Source passage:
What I’m Learning in Seminary…and the Story Continues

It is once again that time when my colleagues at Virginia Theological Seminary are writing their Ember letters to their supporters and most of all to their supporting Bishops in their home dioceses.  And once again, I thought that I would join in the fun with my very own Baptist version of the ritual…a blog post.

The topic “What I’m Learning in Seminary” is simultaneously a broad one and a limited one, because the truth is that my learning in my seminary classes only succeeds when that act of learning and the information I take in works to transform my life, my relationship with my God, and my ability to live in community as a person of faith.  And let me just say that there is a lot going on there…  But for the topic of this particular “Ember Letter”, I want to talk about what may be the biggest, most life changing lesson of all.

Short task:
Answer these questions about the seminary blog post:
(a) At which seminary are the writer's colleagues writing their Ember letters?
(b) What form does the writer's own Baptist version of the ritual take?
(c) Learning in seminary classes succeeds only when it works to transform which three things?

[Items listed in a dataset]
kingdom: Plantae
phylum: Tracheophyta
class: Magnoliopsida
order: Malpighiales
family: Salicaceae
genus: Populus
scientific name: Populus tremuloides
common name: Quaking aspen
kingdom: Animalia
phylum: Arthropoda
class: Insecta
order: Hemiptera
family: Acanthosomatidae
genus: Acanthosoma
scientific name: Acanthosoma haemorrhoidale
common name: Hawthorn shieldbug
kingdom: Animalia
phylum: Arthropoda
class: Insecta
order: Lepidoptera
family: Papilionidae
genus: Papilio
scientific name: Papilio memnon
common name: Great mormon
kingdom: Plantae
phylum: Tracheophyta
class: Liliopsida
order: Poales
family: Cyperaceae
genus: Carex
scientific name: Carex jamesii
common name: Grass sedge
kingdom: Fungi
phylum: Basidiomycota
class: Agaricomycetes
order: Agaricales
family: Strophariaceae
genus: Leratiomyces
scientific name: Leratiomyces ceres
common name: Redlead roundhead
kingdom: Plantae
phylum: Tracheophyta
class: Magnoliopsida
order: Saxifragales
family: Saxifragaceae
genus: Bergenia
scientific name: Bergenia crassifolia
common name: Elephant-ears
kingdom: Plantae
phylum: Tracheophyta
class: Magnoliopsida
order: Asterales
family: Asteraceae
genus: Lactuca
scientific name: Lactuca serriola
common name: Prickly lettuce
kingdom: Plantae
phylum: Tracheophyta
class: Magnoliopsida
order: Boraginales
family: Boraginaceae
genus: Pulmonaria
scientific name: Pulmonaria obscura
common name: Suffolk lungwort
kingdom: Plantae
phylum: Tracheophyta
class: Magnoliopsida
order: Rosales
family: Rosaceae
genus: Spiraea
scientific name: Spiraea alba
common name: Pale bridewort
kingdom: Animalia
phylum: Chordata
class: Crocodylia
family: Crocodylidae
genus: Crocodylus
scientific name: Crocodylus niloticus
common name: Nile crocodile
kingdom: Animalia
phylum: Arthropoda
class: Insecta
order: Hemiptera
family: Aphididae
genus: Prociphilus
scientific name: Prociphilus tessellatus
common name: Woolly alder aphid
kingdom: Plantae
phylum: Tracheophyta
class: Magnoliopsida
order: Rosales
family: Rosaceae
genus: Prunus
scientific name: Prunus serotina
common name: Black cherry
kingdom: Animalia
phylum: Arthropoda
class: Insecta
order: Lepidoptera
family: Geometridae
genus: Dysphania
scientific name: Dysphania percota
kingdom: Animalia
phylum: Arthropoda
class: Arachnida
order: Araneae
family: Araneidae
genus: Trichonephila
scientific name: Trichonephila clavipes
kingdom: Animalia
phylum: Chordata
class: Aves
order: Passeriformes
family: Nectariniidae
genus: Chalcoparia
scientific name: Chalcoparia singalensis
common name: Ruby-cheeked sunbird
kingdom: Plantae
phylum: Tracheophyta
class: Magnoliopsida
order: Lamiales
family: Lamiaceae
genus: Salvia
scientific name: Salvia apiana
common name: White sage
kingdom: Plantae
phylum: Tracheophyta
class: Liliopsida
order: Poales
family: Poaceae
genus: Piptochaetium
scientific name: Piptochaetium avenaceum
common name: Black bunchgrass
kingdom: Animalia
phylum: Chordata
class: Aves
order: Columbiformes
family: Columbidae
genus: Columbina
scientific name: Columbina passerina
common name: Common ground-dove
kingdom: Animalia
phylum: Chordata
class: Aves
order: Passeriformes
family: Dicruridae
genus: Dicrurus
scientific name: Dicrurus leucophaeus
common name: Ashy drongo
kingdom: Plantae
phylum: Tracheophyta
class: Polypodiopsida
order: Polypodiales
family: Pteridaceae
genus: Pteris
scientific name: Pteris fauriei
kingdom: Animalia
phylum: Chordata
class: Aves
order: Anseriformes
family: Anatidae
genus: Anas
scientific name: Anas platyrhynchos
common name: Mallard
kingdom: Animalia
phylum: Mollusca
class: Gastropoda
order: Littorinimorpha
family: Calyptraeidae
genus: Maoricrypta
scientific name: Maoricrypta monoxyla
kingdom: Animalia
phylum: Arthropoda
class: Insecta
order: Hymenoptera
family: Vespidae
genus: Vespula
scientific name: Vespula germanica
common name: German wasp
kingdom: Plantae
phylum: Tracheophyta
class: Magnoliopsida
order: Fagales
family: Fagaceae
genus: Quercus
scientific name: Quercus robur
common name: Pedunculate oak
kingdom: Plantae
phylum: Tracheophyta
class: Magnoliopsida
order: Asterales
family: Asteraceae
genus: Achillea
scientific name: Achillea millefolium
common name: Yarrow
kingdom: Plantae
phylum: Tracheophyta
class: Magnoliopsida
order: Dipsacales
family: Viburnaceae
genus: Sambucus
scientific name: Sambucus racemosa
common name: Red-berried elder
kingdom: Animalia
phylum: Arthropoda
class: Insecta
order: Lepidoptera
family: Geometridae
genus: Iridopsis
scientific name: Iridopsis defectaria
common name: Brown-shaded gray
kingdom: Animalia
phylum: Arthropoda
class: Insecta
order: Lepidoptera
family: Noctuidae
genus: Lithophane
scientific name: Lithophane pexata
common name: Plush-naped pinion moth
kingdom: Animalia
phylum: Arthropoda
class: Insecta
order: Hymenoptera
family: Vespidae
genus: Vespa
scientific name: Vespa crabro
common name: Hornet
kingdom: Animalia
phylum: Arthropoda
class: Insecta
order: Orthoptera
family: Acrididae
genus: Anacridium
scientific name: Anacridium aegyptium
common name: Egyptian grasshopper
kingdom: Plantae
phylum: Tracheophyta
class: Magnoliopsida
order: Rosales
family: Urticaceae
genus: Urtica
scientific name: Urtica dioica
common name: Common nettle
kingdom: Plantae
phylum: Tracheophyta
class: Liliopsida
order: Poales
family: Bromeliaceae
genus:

Output of the exercise:
(a) Virginia Theological Seminary.
(b) A blog post.
(c) The writer's life, the writer's relationship with God, and the writer's ability to live in community as a person of faith.